Family Mystery and Disappearance

  • The Past Is a Foreign Country by Gina Apostol (tone/structure comp)
    A domestic novel braided with spy-thriller elements that spans the latter half of the twentieth century and multiple countries. Like Flashlight, it uses secret histories and political intrigue to recast a family’s past, blurring the line between mystery plot and psychological portrait.
  • The Great Believers by Rebecca Makkai
    Not about Korea, but similarly toggles between timelines to show how a past catastrophe (the AIDS crisis) echoes decades later in the lives of survivors. If you like the way Flashlight keeps circling back to one night on the beach and following its “shock waves” through time, this structure will feel familiar.

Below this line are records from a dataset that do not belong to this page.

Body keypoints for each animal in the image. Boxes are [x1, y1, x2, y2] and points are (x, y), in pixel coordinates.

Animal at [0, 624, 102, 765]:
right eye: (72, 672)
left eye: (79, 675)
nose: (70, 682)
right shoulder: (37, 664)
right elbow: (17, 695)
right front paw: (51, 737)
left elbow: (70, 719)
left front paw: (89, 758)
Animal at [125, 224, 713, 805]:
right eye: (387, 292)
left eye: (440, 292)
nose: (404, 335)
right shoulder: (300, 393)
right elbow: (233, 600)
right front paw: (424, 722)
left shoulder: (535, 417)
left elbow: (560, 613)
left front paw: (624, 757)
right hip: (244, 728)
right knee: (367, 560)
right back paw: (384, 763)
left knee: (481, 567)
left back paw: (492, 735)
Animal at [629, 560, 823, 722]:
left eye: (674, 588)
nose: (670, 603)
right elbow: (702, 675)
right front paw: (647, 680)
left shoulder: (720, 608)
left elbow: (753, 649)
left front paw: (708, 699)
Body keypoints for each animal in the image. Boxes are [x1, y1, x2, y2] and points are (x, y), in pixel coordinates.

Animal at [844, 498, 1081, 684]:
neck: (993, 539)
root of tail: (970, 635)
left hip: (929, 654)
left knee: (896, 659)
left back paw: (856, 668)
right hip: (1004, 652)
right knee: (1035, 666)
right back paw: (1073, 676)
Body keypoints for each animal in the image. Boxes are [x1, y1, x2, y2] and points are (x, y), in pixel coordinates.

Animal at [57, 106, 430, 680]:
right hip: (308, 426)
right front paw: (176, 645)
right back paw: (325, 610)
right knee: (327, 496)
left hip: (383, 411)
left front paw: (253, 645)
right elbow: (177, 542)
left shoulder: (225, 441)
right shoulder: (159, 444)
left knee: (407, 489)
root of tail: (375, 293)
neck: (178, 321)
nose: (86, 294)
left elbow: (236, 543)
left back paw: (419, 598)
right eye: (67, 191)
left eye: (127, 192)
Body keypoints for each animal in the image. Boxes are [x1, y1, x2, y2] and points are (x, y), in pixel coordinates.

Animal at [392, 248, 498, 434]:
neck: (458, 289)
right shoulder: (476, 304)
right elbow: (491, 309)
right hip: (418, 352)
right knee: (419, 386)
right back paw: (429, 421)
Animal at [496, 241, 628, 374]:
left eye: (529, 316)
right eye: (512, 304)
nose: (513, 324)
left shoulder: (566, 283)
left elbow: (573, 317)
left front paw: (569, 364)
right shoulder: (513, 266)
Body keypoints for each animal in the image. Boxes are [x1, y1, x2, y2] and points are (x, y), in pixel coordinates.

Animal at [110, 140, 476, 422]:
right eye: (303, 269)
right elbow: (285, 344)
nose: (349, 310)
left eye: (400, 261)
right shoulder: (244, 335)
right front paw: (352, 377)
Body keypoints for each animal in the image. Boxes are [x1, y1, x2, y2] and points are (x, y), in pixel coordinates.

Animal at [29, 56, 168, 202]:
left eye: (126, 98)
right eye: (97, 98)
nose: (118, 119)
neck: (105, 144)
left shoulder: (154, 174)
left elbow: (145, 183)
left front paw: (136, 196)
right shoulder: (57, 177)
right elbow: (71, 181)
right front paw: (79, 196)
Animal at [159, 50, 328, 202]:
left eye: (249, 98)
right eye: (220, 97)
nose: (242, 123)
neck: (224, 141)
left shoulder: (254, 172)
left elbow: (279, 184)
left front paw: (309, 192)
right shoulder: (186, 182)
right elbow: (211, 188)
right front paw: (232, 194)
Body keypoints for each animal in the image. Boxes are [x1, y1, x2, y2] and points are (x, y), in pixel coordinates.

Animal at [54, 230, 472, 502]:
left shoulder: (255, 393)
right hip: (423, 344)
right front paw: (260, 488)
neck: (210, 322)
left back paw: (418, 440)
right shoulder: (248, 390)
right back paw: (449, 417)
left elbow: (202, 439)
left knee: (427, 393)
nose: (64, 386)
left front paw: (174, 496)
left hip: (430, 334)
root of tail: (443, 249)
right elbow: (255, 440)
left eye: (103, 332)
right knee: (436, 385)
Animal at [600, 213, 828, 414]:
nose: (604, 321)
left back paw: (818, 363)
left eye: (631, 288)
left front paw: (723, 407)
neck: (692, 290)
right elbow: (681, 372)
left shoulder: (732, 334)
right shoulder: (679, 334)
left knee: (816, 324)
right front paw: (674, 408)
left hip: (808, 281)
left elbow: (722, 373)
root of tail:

Intense Psychological / Structural Play

  • Trust Exercise by Susan Choi
    Choi’s earlier novel about drama students and a manipulative teacher uses radical shifts in point of view and unreliability to expose how stories are told and retold. Readers who appreciate Flashlight’s intricate, unsentimental characterization and formal risk-taking will likely respond to the narrative “quilt” of Trust Exercise as well.
  • My Education by Susan Choi
    A campus novel about an affair that revisits its characters years later, forcing them to reinterpret their own memories and desires. While smaller in scope than Flashlight, it shares Choi’s interest in difficult, often unlikeable characters and the instability of what we think we know about our past.

Books Centering Korean War / Secrecy

  • Haunting the Korean Diaspora by Grace M. Cho (nonfiction, but very thematically close)
    A hybrid work about “shame, secrecy, and the forgotten war,” recovering silenced stories of Korean women around U.S. military camptowns. Its argument—that family shame often hides geopolitical secrets—mirrors the way Flashlight fuses private disappearance with buried histories of Korea, Japan, and the U.S.
  • A Little Life by Hanya Yanagihara (for emotional intensity)
    Not geopolitical, but similarly follows damaged characters over decades, exploring trauma, illness, and the difficulty of connection in unsentimental, often harrowing detail. If what drew you to Flashlight was the “aching, beautiful, utterly compelling” long-arc character study, this might scratch that itch.